→ **WHAT YOU SHOULD DO**
Could you set down exactly the lines of the data below, starting at the one that holds "327 355 13.77" and ending at the one that holds "322 240 6962", both included, and only those?

[Saved entries]
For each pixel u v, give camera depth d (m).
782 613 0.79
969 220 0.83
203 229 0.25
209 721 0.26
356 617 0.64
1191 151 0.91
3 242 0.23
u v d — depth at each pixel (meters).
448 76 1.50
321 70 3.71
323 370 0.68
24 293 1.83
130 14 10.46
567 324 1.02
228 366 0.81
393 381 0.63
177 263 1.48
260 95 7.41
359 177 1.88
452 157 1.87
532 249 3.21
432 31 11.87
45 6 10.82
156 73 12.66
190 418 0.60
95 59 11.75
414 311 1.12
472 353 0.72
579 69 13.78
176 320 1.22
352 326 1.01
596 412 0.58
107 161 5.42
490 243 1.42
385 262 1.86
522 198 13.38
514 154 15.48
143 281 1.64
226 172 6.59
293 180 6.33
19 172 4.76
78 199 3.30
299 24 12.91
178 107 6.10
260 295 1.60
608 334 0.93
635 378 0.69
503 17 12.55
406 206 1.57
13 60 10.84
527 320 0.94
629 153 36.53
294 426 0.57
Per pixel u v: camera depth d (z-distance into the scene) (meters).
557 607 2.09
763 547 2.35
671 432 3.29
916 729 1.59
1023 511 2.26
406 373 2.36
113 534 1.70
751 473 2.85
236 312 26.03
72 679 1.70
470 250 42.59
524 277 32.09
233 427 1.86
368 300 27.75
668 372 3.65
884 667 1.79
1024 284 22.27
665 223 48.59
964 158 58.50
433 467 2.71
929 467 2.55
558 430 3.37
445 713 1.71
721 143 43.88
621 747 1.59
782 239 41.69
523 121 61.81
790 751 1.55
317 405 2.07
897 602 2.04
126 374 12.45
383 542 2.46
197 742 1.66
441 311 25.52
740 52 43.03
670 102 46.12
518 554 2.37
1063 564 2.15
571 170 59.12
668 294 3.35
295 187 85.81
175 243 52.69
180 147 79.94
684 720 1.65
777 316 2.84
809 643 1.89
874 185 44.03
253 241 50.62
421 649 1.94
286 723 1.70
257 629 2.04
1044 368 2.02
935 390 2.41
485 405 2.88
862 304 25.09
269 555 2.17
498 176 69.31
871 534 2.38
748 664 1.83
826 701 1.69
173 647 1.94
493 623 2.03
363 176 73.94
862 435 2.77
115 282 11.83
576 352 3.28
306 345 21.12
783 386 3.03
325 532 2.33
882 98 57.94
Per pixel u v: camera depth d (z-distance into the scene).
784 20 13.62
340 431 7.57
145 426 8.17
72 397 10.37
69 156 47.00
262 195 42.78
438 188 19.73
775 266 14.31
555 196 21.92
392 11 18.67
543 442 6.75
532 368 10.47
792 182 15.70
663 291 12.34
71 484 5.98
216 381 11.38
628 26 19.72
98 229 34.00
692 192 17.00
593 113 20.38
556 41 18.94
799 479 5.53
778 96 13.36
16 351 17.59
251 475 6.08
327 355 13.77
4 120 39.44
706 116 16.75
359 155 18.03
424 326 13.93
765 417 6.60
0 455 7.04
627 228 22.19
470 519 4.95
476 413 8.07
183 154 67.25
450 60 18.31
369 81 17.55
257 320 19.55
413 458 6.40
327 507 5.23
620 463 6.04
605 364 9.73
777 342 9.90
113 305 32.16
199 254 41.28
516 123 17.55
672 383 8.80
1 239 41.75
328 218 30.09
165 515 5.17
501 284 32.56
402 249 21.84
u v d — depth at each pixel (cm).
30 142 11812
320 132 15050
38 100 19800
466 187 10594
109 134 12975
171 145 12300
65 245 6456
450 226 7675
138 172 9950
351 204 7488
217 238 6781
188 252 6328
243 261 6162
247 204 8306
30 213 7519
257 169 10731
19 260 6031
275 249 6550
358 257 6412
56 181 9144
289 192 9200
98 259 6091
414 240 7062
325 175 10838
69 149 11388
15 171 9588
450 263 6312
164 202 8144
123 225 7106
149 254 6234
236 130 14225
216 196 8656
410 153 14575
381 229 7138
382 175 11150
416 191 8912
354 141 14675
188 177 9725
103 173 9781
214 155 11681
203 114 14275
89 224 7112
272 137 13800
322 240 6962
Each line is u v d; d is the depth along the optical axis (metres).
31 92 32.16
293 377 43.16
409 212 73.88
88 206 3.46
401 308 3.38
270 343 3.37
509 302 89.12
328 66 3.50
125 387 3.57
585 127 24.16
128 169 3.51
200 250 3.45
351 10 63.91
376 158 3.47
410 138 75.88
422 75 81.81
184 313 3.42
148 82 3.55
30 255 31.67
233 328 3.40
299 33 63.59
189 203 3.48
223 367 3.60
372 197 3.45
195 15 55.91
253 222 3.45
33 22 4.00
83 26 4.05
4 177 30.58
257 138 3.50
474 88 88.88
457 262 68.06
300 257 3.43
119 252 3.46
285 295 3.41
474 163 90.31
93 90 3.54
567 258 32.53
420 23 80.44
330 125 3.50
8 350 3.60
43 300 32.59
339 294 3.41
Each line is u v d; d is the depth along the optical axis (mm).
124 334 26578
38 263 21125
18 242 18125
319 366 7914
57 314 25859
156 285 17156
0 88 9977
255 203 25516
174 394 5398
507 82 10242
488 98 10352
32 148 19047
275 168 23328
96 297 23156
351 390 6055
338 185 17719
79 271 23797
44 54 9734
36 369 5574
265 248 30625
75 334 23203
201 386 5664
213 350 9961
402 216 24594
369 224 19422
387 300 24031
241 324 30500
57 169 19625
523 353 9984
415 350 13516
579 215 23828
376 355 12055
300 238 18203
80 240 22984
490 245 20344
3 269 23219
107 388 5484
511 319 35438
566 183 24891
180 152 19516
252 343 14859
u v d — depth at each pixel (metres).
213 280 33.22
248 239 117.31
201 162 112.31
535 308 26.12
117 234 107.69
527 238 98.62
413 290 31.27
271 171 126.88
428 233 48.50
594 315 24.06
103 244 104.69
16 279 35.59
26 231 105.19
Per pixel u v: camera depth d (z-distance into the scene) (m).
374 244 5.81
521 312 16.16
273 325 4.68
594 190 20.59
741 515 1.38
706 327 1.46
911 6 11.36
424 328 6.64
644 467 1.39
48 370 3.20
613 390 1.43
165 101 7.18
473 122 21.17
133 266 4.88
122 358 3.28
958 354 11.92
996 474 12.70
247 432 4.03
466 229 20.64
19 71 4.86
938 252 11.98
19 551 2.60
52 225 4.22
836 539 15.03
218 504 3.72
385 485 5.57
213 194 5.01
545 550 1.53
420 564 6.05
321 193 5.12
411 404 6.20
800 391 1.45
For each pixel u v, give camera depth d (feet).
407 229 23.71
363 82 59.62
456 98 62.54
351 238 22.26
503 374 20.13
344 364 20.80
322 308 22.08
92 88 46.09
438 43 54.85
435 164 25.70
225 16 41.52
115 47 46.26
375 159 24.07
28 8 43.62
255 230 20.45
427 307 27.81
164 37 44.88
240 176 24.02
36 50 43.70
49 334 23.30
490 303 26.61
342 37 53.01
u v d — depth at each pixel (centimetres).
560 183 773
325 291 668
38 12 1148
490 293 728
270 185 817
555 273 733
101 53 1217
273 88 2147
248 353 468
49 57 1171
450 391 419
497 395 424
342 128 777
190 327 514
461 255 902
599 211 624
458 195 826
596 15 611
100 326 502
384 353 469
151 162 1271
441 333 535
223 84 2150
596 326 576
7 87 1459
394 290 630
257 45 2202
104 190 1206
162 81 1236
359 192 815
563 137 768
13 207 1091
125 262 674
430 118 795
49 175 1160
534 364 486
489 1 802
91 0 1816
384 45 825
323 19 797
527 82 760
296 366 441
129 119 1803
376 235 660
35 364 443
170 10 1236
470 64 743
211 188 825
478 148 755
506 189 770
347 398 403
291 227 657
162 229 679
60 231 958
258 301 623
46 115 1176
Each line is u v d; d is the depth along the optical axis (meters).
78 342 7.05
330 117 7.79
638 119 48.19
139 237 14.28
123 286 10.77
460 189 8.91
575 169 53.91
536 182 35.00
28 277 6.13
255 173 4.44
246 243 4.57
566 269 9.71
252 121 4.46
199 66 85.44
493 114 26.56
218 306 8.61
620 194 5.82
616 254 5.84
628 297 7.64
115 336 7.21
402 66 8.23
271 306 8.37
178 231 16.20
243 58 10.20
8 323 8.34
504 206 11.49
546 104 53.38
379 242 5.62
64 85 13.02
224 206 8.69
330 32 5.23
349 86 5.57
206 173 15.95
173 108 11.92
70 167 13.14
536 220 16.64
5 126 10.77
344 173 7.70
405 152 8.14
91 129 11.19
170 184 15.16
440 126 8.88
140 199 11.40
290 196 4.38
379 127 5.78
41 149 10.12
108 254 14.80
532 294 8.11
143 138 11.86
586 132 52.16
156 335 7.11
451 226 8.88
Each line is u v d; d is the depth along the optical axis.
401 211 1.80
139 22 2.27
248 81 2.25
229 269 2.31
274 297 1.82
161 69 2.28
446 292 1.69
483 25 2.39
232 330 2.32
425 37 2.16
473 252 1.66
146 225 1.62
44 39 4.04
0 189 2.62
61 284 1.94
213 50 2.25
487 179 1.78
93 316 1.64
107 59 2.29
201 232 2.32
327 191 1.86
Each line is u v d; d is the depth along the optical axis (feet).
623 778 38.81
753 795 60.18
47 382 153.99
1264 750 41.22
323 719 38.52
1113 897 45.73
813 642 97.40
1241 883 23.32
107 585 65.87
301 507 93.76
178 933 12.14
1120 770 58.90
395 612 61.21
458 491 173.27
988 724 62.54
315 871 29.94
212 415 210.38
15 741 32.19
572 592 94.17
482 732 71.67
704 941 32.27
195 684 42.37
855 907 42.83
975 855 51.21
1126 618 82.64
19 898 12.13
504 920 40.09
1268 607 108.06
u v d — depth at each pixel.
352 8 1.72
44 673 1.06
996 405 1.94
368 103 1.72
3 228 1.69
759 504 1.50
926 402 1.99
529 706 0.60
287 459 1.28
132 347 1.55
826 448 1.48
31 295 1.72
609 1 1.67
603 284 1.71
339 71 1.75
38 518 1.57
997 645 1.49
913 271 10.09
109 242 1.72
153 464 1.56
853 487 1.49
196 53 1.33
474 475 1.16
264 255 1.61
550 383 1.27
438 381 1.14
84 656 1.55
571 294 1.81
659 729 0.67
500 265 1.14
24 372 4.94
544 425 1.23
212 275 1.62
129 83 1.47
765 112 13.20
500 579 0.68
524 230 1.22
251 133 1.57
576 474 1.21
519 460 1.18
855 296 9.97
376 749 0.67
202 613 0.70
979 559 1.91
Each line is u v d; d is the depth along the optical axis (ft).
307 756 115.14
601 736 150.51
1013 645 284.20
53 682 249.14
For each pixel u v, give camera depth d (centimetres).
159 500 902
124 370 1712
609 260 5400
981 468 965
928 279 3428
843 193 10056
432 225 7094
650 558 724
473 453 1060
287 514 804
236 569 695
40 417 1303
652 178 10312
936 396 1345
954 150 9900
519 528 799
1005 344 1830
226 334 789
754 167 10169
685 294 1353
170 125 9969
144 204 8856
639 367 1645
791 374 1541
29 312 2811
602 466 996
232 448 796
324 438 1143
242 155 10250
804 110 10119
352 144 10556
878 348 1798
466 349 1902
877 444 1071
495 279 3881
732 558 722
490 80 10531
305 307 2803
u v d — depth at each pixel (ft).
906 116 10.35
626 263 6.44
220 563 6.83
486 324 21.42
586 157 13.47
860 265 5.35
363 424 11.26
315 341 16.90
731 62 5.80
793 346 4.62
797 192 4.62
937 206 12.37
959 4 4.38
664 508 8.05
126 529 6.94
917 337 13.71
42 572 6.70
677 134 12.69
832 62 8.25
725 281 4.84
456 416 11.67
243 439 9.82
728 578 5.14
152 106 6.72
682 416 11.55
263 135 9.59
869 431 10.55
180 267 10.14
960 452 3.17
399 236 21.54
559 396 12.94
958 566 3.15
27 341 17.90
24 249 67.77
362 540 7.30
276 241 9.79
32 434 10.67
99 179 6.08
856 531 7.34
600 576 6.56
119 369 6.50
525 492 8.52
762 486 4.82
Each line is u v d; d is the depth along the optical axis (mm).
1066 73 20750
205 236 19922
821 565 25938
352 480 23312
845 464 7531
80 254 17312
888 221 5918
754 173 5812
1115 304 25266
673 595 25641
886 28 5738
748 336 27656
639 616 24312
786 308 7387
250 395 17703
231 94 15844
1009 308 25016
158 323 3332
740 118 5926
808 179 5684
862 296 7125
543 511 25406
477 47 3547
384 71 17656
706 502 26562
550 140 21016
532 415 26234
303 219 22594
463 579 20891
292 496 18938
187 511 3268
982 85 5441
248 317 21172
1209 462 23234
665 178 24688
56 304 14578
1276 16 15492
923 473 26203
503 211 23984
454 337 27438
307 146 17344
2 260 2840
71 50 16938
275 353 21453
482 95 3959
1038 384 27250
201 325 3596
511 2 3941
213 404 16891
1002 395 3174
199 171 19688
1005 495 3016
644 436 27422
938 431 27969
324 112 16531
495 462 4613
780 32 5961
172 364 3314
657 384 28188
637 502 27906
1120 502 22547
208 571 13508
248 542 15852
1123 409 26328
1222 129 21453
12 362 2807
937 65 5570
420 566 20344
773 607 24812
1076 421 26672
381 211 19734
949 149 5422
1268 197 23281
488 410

→ **RESPONSE TO THIS TASK**
327 355 13.77
4 120 39.44
706 116 16.75
359 155 18.03
424 326 13.93
765 417 6.60
0 455 7.04
627 228 22.19
470 519 4.95
476 413 8.07
183 154 67.25
450 60 18.31
369 81 17.55
257 320 19.55
413 458 6.40
327 507 5.23
620 463 6.04
605 364 9.73
777 342 9.90
113 305 32.16
199 254 41.28
516 123 17.55
672 383 8.80
1 239 41.75
328 218 30.09
165 515 5.17
501 284 32.56
402 249 21.84
u v d — depth at each pixel (cm).
30 142 11812
320 132 15050
38 100 19800
466 187 10594
109 134 12975
171 145 12300
65 245 6456
450 226 7675
138 172 9950
351 204 7488
217 238 6781
188 252 6328
243 261 6162
247 204 8306
30 213 7519
257 169 10731
19 260 6031
275 249 6550
358 257 6412
56 181 9144
289 192 9200
98 259 6091
414 240 7062
325 175 10838
69 149 11388
15 171 9588
450 263 6312
164 202 8144
123 225 7106
149 254 6234
236 130 14225
216 196 8656
410 153 14575
381 229 7138
382 175 11150
416 191 8912
354 141 14675
188 177 9725
103 173 9781
214 155 11681
203 114 14275
89 224 7112
272 137 13800
322 240 6962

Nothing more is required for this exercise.